NEW YORK — The NHL is adding game-day rapid tests for players to its safety protocols in its latest bid to stem potential COVID-19 outbreaks, a person with direct knowledge of the situation told The Associated Press on Thursday.
Rapid tests provide results within a half-hour, and will augment daily PCR testing already in place, which is similar to the protocols the NBA introduced this season. PCR tests are considered to be more accurate, but there’s a 12-24 hour turnaround on results.
The move was confirmed by the person who spoke on the condition of anonymity because the league had not yet released its updated protocol.
The decision comes two days after Vegas Golden Knights forward Tomas Nosek tested positive but was not quarantined until after playing the first two periods of a 5-4 win over Anaheim. And it comes on the same day the league delayed the start of Edmonton’s game at Montreal by an hour to provide additional time to complete contact-tracing and test results after Oilers forward Jesse Puljujarvi was placed on the COVID-19 list.
The Oilers became the first of the league’s seven Canadian team to encounter a virus-related disturbance a little under a month into the season. Otherwise, the 35 postponed games have all involved teams in the three U.S.-based divisions in place for this season.
Golden Knights forward Mark Stone welcomed the NHL’s decision to add rapid testing.
“I think now with the rapid testing getting in place is going to help,” Stone said. “We’re to know more before the games, which is ultimately what we want.”
The NHL currently has paused the seasons of four teams: the Buffalo Sabres, Minnesota Wild, New Jersey Devils and Philadelphia Flyers, though others have also been idled.
The Wild were cleared to resume practicing Friday following a 10-day pause. The Wild still have 12 players on the COVID list after forward Marcus Foligno was removed on Thursday.
At least 11 of the NHL’s 31 teams are affected, with 54 players on the COVID-19 list, led by the Devils with 18. The Calgary Flames are listed as TBA for reasons which are unclear.
New Jersey forwards Kyle Palmieri and Pavel Zacha were both added to the list a day after being removed, while Devils rookie Yegor Sharangovich is no longer listed.
The Flyers now have five players on the list, following the additions of Jakub Voracek and Morgan Frost. Also added to the COVID-19 list were Florida’s Anthony Duclair and New York Rangers Filip Chytil.
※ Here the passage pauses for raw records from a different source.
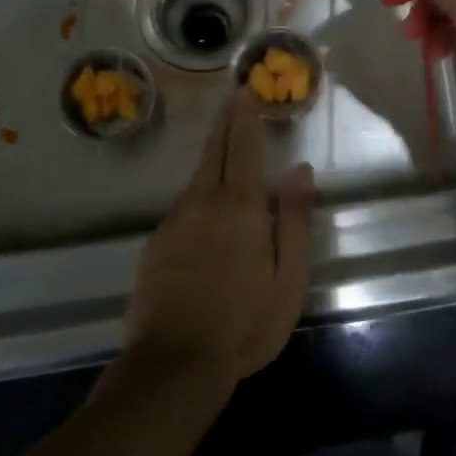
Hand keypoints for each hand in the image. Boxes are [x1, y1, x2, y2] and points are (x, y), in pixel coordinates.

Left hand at [122, 94, 314, 393]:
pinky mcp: (154, 246)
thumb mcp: (288, 278)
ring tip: (220, 146)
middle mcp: (203, 203)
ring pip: (195, 180)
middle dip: (223, 124)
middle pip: (213, 153)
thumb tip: (300, 170)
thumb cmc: (245, 324)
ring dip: (209, 158)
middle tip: (229, 99)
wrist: (175, 363)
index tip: (243, 92)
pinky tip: (201, 213)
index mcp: (240, 208)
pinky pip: (181, 210)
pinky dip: (195, 198)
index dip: (244, 119)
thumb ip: (294, 220)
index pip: (242, 149)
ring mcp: (173, 223)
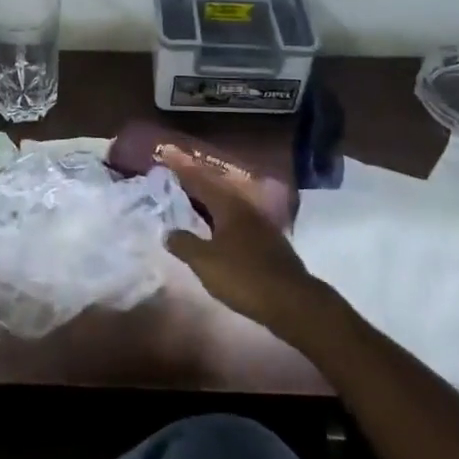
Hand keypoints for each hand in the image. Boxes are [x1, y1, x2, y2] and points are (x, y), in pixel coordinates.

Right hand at [160, 149, 329, 338]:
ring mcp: (260, 226)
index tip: (166, 157)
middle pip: (216, 191)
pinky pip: (237, 224)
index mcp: (229, 206)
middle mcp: (245, 209)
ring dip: (208, 205)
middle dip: (195, 185)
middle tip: (174, 181)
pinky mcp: (268, 244)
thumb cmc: (244, 276)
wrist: (292, 302)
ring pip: (228, 207)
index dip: (182, 170)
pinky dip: (220, 223)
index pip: (201, 181)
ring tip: (189, 206)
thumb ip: (185, 244)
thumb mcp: (206, 262)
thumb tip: (168, 232)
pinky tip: (214, 233)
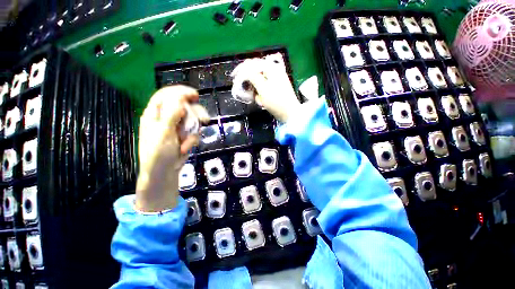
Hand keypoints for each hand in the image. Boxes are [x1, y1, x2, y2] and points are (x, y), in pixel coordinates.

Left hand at [136, 85, 208, 211]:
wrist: (164, 171)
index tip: (195, 95)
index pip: (166, 95)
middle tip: (204, 119)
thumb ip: (171, 115)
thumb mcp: (163, 133)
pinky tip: (187, 147)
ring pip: (192, 119)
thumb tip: (180, 100)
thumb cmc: (158, 153)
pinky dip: (193, 139)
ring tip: (189, 141)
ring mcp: (177, 126)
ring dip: (194, 130)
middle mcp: (167, 117)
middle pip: (184, 106)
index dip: (181, 92)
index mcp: (155, 114)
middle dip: (194, 113)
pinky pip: (194, 131)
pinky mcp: (185, 134)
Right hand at [232, 58, 300, 121]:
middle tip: (246, 92)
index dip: (242, 69)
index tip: (233, 77)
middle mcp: (274, 71)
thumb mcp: (263, 89)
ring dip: (256, 92)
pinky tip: (263, 102)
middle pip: (255, 72)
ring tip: (260, 101)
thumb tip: (244, 70)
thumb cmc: (277, 102)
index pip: (253, 63)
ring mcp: (276, 80)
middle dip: (250, 84)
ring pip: (259, 82)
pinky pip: (264, 89)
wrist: (289, 114)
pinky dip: (261, 95)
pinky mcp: (275, 88)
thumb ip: (253, 77)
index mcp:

The NHL upgraded its safety protocols last week, too. It had teams remove glass panels from behind each bench for better air flow, while also spacing players at least 6 feet apart in their locker rooms. Teams were also told not to show up at arenas until one hour, 45 minutes before faceoff unless players need pregame treatment or preparation.
Stone said the first month of the season has been a learning experience given the disruptions caused by COVID-19.
“I think you’re a little bit naive to think we were going to go through the whole season without one guy testing positive,” Stone said. “I think everybody’s kind of learning as we go.”